● **EXERCISE**:
Copy out all of the lines below exactly; the pictures do not belong in the copy.

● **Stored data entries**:
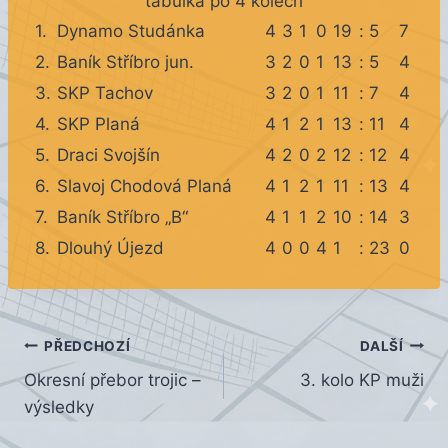
tabulka po 4 kolech
1.
Dynamo Studánka
4
3
1
0
19
:
5
7
2.
Baník Stříbro jun.
3
2
0
1
13
:
5
4
3.
SKP Tachov
3
2
0
1
11
:
7
4
4.
SKP Planá
4
1
2
1
13
:
11
4
5.
Draci Svojšín
4
2
0
2
12
:
12
4
6.
Slavoj Chodová Planá
4
1
2
1
11
:
13
4
7.
Baník Stříbro „B“
4
1
1
2
10
:
14
3
8.
Dlouhý Újezd
4
0
0
4
1
:
23
0
Navigace
PŘEDCHOZÍ
DALŠÍ
Okresní přebor trojic –
3. kolo KP muži
pro
výsledky
příspěvek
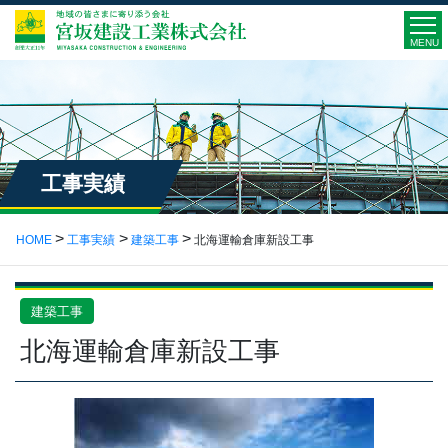
MENU
工事実績
HOME
工事実績
建築工事
北海運輸倉庫新設工事
建築工事
北海運輸倉庫新設工事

● **WRITTEN ANSWER**:
tabulka po 4 kolech
1.
Dynamo Studánka
4
3
1
0
19
:
5
7
2.
Baník Stříbro jun.
3
2
0
1
13
:
5
4
3.
SKP Tachov
3
2
0
1
11
:
7
4
4.
SKP Planá
4
1
2
1
13
:
11
4
5.
Draci Svojšín
4
2
0
2
12
:
12
4
6.
Slavoj Chodová Planá
4
1
2
1
11
:
13
4
7.
Baník Stříbro „B“
4
1
1
2
10
:
14
3
8.
Dlouhý Újezd
4
0
0
4
1
:
23
0
Navigace
PŘEDCHOZÍ
DALŠÍ
Okresní přebor trojic –
3. kolo KP muži
pro
výsledky
příspěvek
MENU
工事実績
HOME
工事実績
建築工事
北海運輸倉庫新設工事
建築工事
北海運輸倉庫新設工事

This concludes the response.